Since you are working on Linux, where the default encoding is usually UTF-8, the length of a string(either in bytes or in characters) is usually not the same as encoded in UTF-16. Plus, blob name always appears in URL. It will be encoded if there are any non-ascii characters, making the URL even longer. Some browsers may not be able to handle it if it exceeds some limit.

yxiang92128 commented 5 years ago

That actually makes perfect sense. Thanks.

yxiang92128 commented 5 years ago

@JinmingHu-MSFT There seems to be a subtle issue. See the code segment below: int j; objname[0] = 'A'; objname[1] = 'A'; objname[2] = 'A'; objname[3] = 'A'; for (j=4; j < 1059; j=j+4) { objname[j] = 0xf0; objname[j+1] = 0x9f; objname[j+2] = 0x98; objname[j+3] = 0x8a; objname[j+4] = '\0'; } objname[j] = 'A'; objname[j+1] = '\0';

azure::storage::cloud_block_blob block_blob = container.get_block_blob_reference(objname);

...
block_blob.upload_from_stream(m_istream, m_len, azure::storage::access_condition(), reqOptions,
    azure::storage::operation_context());

The code above actually worked and created a long objname with four letter "A" in front, 264 smiley face emoji in between and ended with a "A". It went beyond 1024 wchar limit! and I used az CLI to have verified the blob name. If I replace the emoji with letter 'A", then it will throw an "out of range" exception and no blob would be created.

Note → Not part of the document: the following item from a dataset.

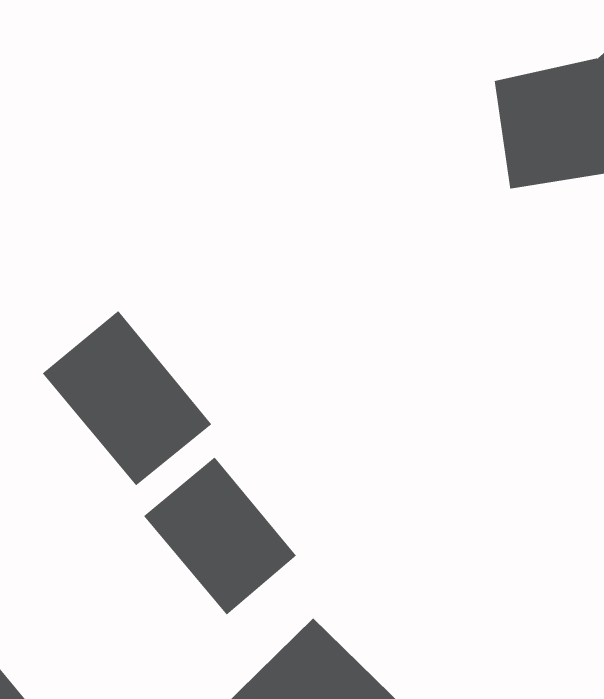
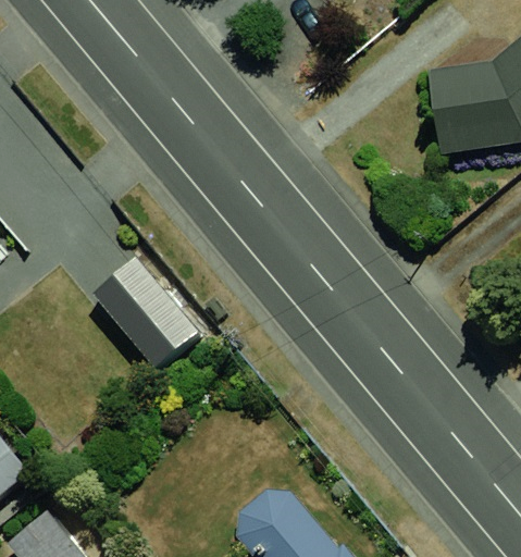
building: [143,457,297,615] -> none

Also if I use az CLI with that long name (emoji, ascii, or kanji) > 1024 wchar, it will generate the OutOfRange error as expected: One of the request inputs is out of range.ErrorCode: OutOfRangeInput <?xml version="1.0" encoding="utf-8"?>OutOfRangeInputOne of the request inputs is out of range. RequestId:d466f9b6-a01e-012b-576b-6ed45e000000

Any thoughts?

I can't figure out why.

Jinming-Hu commented 5 years ago

@yxiang92128 "AAAA" + 264 smiley face emoji + "A" is 533 wchars, isn't beyond 1024 limit. So it works as expected.

What do you mean by "replace the emoji with letter A"? Since emoji is 4 bytes in UTF-8, you mean replace 1 emoji with four As or only one A?

yxiang92128 commented 5 years ago

@JinmingHu-MSFT What I meant is the following objname would throw an OutOfRange exception and I wonder why, it is 1025 UTF8 I would assume so still below the 1024 UTF16 max: char objname[PATH_MAX]; for (j = 0; j < 1025; j++ ) objname[j] = 'A'; objname[j] = '\0';

I might be doing something wrong here but I couldn't figure out why yet.

Jinming-Hu commented 5 years ago

@yxiang92128 Character A is 1 byte encoded in UTF-8, but it takes two bytes encoded in UTF-16. Every character takes at lease two bytes encoded in UTF-16. It may sound weird to you, because for ascii chars, 1 byte is enough, the other byte is wasted. But this is just the way it is.

In your situation, objname is 1025 As. If encoded in UTF16, it's still 1025 characters, but takes 2050 bytes. It's beyond 1024-character limitation.

Jinming-Hu commented 4 years ago

We're going to close this issue because of inactivity, feel free to reopen it if you have any further questions.